Mme Catherine Procaccia. Lors de l’audition, l’ASN semblait convaincue de la gravité de la situation.

M. Christian Namy. Je ne fais que répéter ce qui m’a été dit.

M. Jean-Yves Le Déaut. Les normes sont édictées par le Gouvernement. À partir du moment où elles ont été fixées, il faut les respecter. La vraie question concerne donc la fixation des normes. On le voit également avec le problème des seuils de libération, qui est de même nature. Une norme doit correspondre à un degré de sûreté. Si elle n’est que la conséquence de l’état de l’art en matière de mesure d’une concentration, elle n’est pas satisfaisante. Je crois qu’il faut s’interroger sur les raisons qui ont conduit à adopter ces normes qui ont été dépassées. Il aurait fallu se poser la question avant, et surtout ne pas falsifier.

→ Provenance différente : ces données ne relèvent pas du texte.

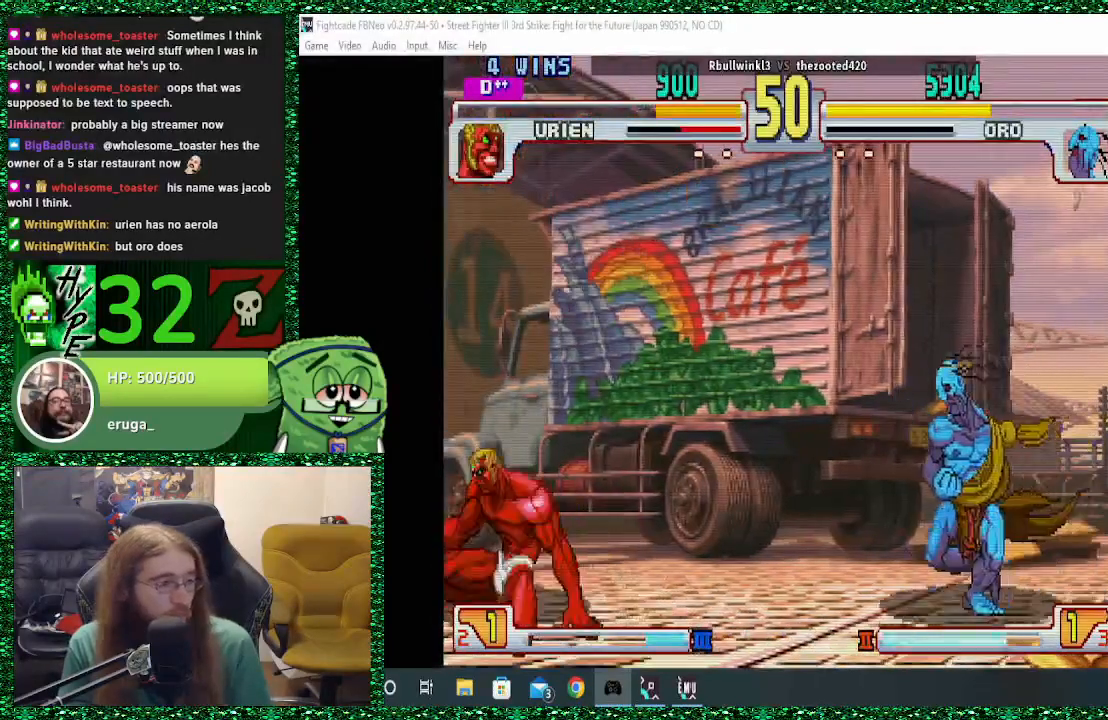
{"buttons": [], "left_stick": "right", "events": [[333, "left_stick", "right"]]}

M. Christian Namy. Je me demande s’il n’aurait pas été préférable que l’ASN prenne le temps de la réflexion, un ou deux mois, avant de décider l’arrêt des réacteurs, comme elle l’a fait une fois ces derniers mis à l’arrêt.

M. Christian Bataille. Comme Jean-Yves Le Déaut, je pense qu’il faut gérer ces difficultés de manière rigoureuse, afin d’être crédible vis-à-vis du public. Le vrai problème concerne l’exploitation politique de défauts techniques réels, qui n'induisent sans doute pas les dangers suggérés, pour évoquer, en se référant à Fukushima, des risques d'accident nucléaires, ou pour accréditer une erreur justifiant la remise en cause du choix de la filière nucléaire par la France. Je pense que l’ASN a géré les choses au mieux, mais qu’elle n’est pas à même de maîtriser l’exploitation politique de cette affaire. De ce point de vue, on a peut-être communiqué sans précaution, dans la presse et les médias, en quelque sorte, des secrets industriels.

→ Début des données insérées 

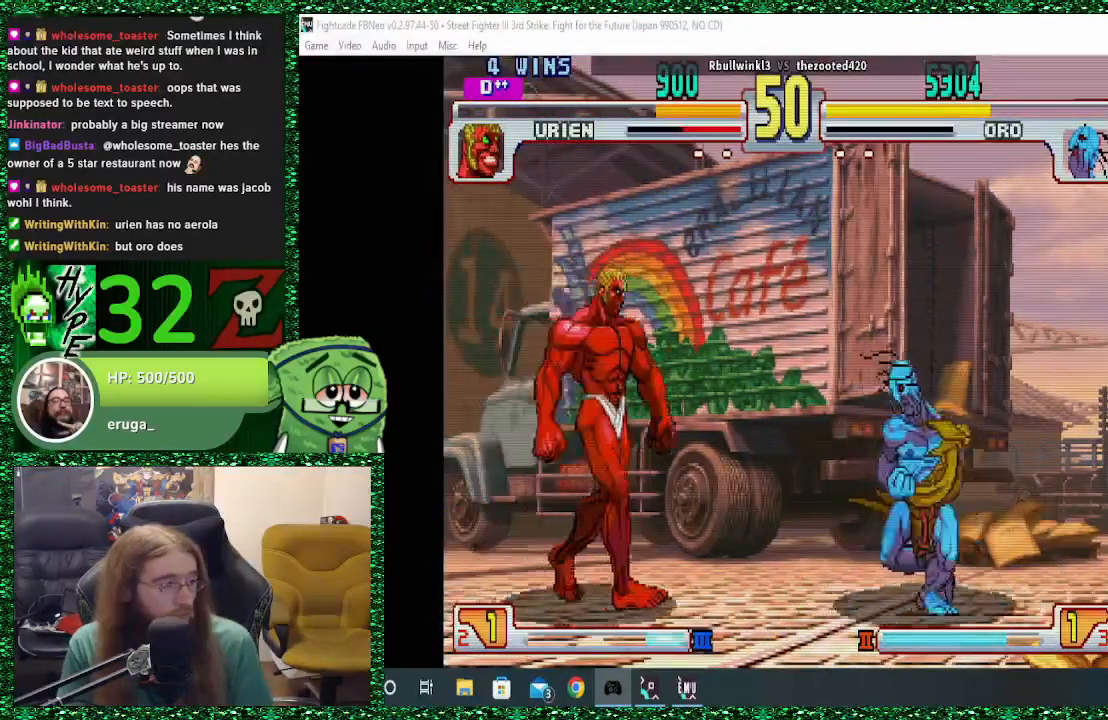
{"buttons": [], "left_stick": "right", "events": []}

Jean-Yves Le Déaut a aussi évoqué la difficulté que nous avons à faire face à des arrêts massifs de centrales nucléaires, tels que ceux de cet hiver. L’intérêt du relais constitué par les centrales au gaz n’a pas été mentionné. Dans ma circonscription, à Pont-sur-Sandre, une centrale au gaz a rétabli sa situation, cet hiver, grâce aux arrêts de tranches nucléaires. Ces centrales en réserve se sont avérées bien utiles, en tournant à plein régime pendant ces périodes difficiles. Il faut interroger EDF et les autres producteurs d’électricité pour savoir s’ils ont bien prévu des technologies sérieuses pour prendre le relais des centrales nucléaires. Jean-Yves Le Déaut a été suffisamment explicite sur le photovoltaïque et l’éolien. On ne peut pas compter sur des énergies le plus souvent déficientes au moment même où on en a le plus besoin. La ressource gazière, actuellement d’un coût modéré, s’avère plus utile, en complément de l’électricité nucléaire, mais les capacités actuellement en réserve s’avèrent insuffisantes.

Les conclusions présentées sont adoptées à l’unanimité et la publication du rapport autorisée.